Generally speaking, New York is a caveat emptor, or “buyer beware” state in reference to residential real estate transactions. In other words, the onus is on the buyer to conduct their due diligence before signing the Contract of Sale. New York Courts have explained the legal doctrine as follows:
New York adheres to the doctrine of caveat emptor and imposes no liability on a seller [or the seller’s agent] for failing to disclose information regarding the premises when the parties deal at arm’s length, unless there is some conduct on the part of the seller[‘s agent] which constitutes active concealment” of a defective condition (Simone v Homecheck Real Estate Serus., Inc., 42 AD3d 518, 520; see Daly v Kochanowicz, 67 AD3d 78, 87; cf. Real Property Law §§ 462, 465).

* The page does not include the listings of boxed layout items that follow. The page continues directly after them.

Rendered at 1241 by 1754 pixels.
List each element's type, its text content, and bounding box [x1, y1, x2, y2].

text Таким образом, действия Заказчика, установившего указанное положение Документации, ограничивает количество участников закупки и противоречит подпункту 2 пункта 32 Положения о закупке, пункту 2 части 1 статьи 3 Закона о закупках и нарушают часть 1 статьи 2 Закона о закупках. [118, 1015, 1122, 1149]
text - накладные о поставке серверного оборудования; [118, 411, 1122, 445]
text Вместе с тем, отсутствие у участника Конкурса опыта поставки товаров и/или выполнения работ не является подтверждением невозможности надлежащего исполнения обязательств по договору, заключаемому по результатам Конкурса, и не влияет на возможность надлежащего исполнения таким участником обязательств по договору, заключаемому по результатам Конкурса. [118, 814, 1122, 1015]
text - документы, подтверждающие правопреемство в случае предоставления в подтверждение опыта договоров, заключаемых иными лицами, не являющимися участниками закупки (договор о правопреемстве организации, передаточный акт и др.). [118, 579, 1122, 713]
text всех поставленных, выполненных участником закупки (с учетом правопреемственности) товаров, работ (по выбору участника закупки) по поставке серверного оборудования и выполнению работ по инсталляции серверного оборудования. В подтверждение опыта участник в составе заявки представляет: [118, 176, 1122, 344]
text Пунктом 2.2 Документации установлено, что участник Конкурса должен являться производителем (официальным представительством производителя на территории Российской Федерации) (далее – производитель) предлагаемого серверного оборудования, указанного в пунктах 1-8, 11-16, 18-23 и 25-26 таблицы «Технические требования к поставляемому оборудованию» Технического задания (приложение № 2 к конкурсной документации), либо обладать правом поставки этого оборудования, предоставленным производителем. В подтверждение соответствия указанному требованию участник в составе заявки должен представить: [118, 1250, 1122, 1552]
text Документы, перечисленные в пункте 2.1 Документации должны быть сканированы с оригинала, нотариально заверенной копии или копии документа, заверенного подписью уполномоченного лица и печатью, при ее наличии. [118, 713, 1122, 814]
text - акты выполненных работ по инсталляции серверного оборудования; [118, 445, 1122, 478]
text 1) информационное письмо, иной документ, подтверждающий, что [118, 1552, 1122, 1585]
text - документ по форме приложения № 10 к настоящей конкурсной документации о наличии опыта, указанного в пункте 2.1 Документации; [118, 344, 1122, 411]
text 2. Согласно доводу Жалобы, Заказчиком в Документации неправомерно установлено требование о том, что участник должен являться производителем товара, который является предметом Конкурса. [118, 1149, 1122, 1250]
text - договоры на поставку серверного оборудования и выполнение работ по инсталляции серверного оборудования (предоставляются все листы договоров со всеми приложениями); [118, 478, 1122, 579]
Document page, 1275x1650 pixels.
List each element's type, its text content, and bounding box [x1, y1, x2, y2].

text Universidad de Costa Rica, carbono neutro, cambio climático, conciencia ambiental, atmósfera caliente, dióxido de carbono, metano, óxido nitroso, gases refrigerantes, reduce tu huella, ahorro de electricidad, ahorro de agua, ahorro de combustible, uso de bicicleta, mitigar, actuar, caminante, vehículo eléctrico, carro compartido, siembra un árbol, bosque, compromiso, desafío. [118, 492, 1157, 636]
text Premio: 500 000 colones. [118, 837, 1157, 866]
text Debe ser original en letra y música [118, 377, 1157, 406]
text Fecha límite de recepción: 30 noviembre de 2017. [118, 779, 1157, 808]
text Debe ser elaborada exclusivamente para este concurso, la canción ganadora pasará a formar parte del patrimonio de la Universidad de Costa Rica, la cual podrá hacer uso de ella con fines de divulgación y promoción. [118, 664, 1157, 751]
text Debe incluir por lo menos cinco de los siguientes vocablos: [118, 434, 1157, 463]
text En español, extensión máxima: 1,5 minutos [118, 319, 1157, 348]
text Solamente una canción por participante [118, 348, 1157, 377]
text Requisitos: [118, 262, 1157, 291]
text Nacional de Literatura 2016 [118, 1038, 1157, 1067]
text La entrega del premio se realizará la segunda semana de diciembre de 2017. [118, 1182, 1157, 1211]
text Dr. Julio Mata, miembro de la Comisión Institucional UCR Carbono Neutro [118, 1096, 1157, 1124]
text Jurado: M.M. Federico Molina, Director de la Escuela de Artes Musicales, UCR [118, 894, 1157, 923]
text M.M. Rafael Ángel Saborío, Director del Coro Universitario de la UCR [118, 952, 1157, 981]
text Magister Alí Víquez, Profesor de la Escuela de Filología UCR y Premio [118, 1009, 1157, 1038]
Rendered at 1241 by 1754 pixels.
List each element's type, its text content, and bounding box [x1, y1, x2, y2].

Moreover, even proof of active concealment will not suffice when the plaintiff should have known of the defect (see Richardson v United Funding, Inc., 16 AD3d 570, 571). A plaintiff seeking to recover damages for active concealment must show that the defendant “thwarted” the plaintiffs efforts to fulfill his or her responsibilities imposed by the doctrine of caveat emptor (Kerusa Co. LLC v W10Z/515 Real Estate Ltd. Partnership, 12 NY3d 236, 245 [internal quotation marks omitted]; see Rozen v 7 Calf Cr., LLC, 52 AD3d 590, 593).
See Laxer v. Edelman, No. 2008-04178 (July 20, 2010).